All the fellow grievers have returned home, and here I am in this suddenly empty place. I have been alone most of my adult life –both my profession and vocation call for it, and my temperament eagerly answers– but it’s strange how different that quality feels when it comes to the place where it used to be the exception, when “alone” becomes “lonely.” I first noticed the difference yesterday in the writing studio when there were no lighthearted complaints as I switched from Jazz mode to Early 90s Alt-Rock. (My Cajun-Zydeco phases grew on Betty, but I doubt she would have ever come to appreciate the likes of Smashing Pumpkins and My Bloody Valentine.)
I do hear Betty speaking to me, but her voice is blurry and not quite decipherable.
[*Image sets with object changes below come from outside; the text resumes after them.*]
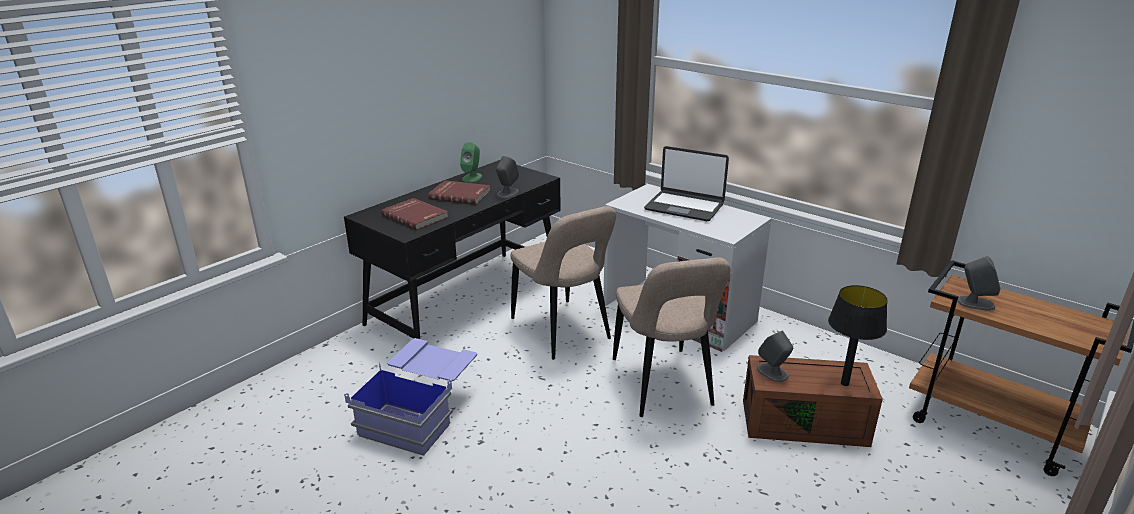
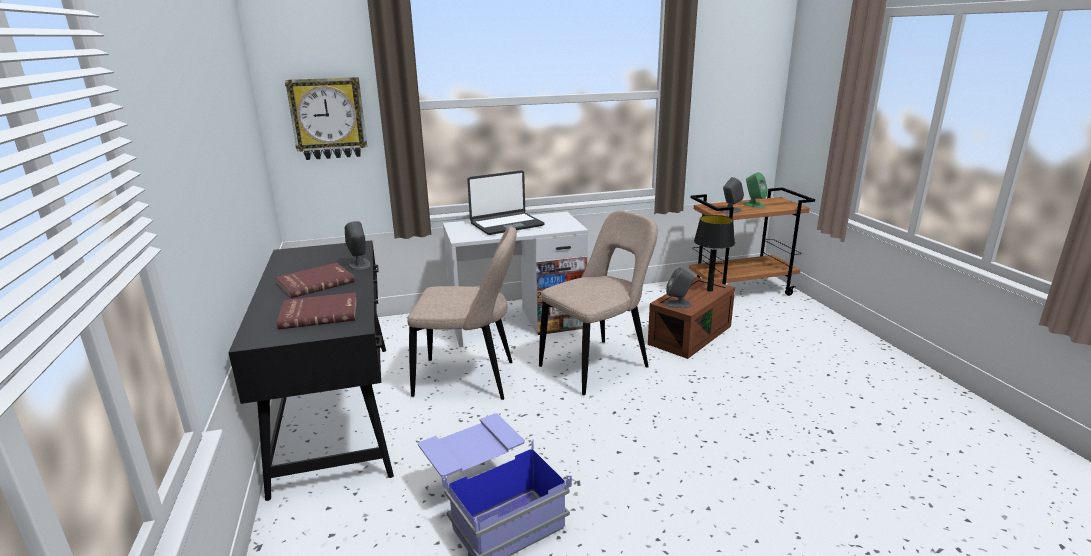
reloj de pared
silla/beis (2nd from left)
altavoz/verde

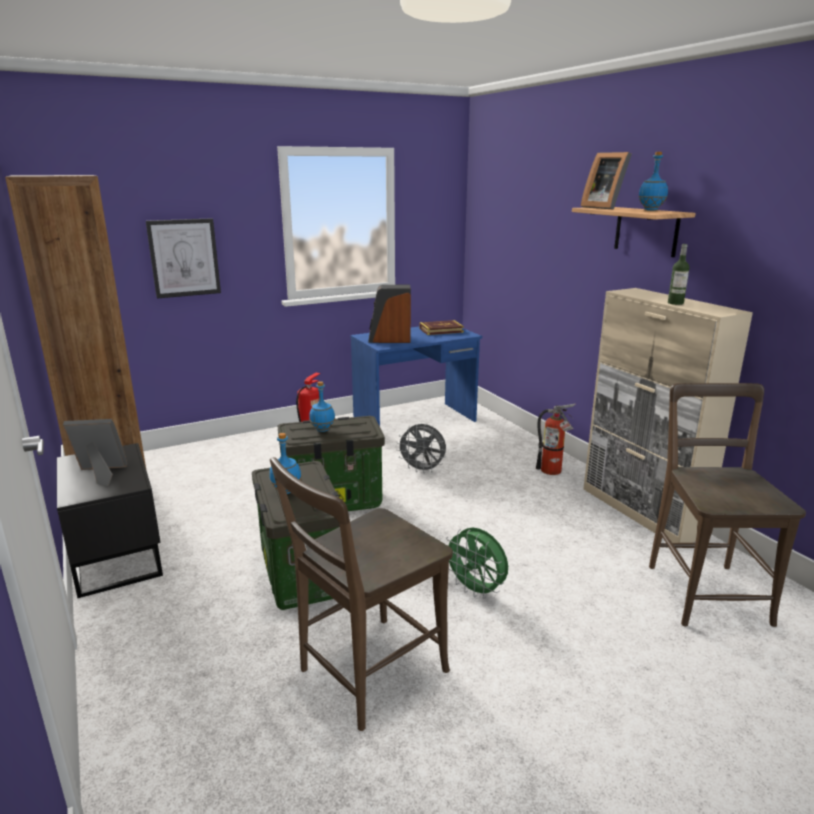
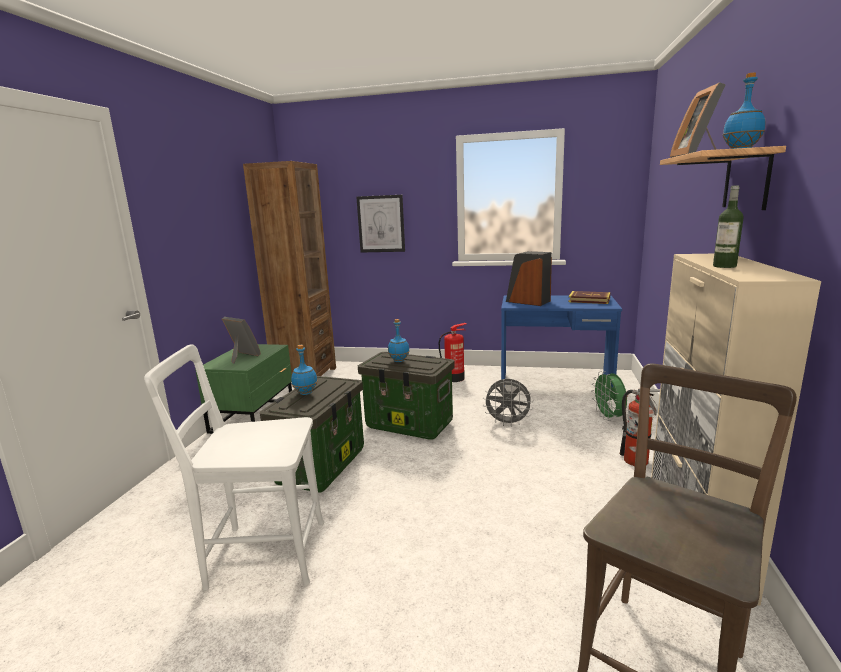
silla/blanco
mesita de noche/verde
ventilador/gris
ventilador/verde

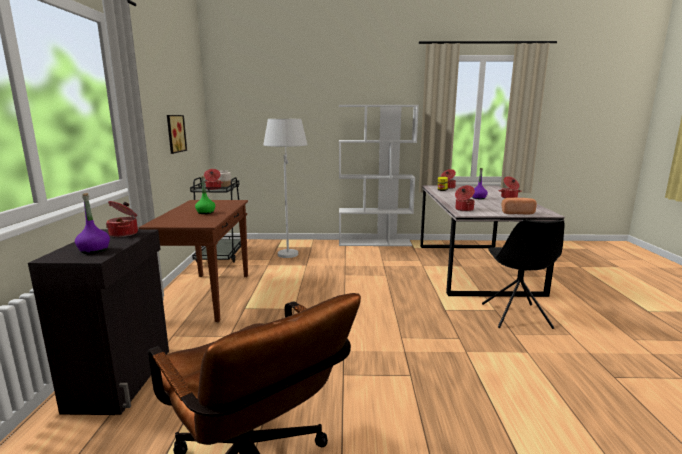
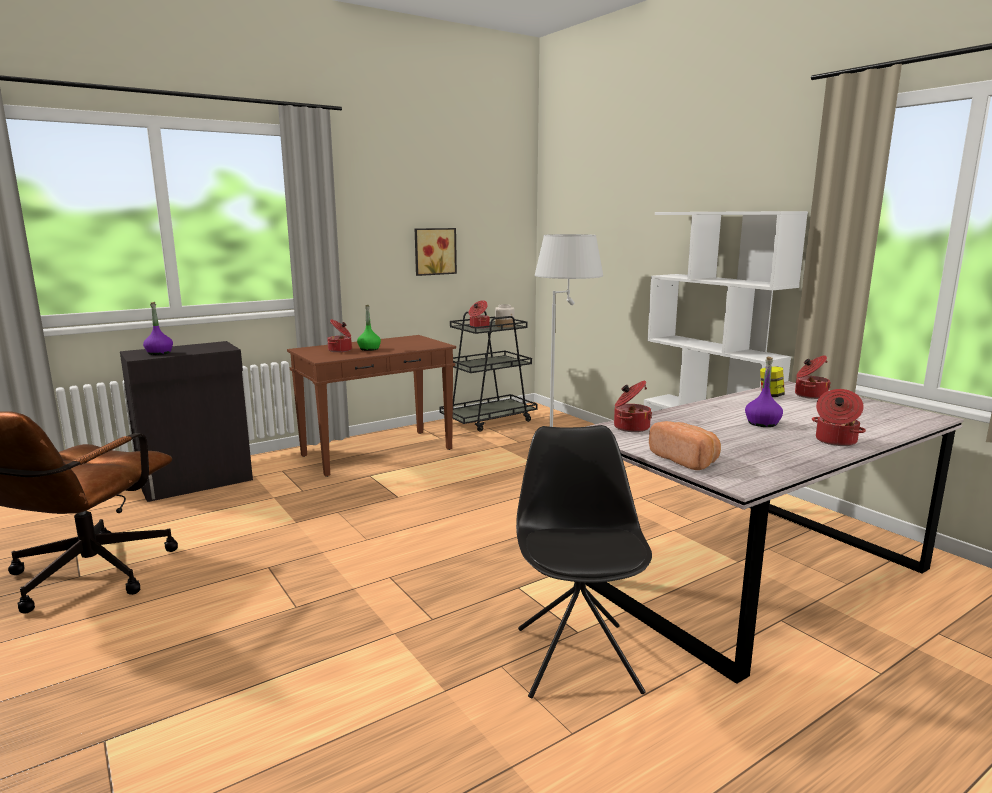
olla (1st from left)
silla/negro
Perhaps this is my lingering grief and desire to hear her with my ears. That grief will subside, displaced by time and curiosity to know what that voice is saying in the Now. Even while she was here, Betty seemed more Now than most people, and her ideas seemed to come from a future that is also Now– a paradox until you see that both are timeless. In a practical sense, it just means that her ideas have a presence that outlives her physical body, and it is my honor and duty to give them physical form that will outlive both of us.
So, to that end…”The Peasant and the King,” a tale so full of the work of Betty within me that she should at minimum be given co-authorship. It is currently being proofread by JP’s lovely partner, Asha Sanaker, and I’m in the process of cleaning up after her red pen with the hope that one last edit for clarity and accuracy will have the manuscript ready for submission.
JP created this image for Pez King promotions a while back, using a line from the book. It is a variation on what a Google search tells me is a Serbian proverb that is very popular in pantheist circles:
“Be humble for you are made of earth, be noble for you are made of stars.”
I’ve never understood the fascination with this idea. To me it says the same thing twice. Where else would the material of the earth come from if not some more durable material form? Yawn. What I want to know is what or Who made the stars.
So, with all due respect to the Serbs, I tweaked their proverb a little to better reflect the dual/non-dual nature of existence, that we are both Maker and made. The second line, “Be noble for you are the Maker of stars,” can be interpreted several different ways, and I endorse all of them.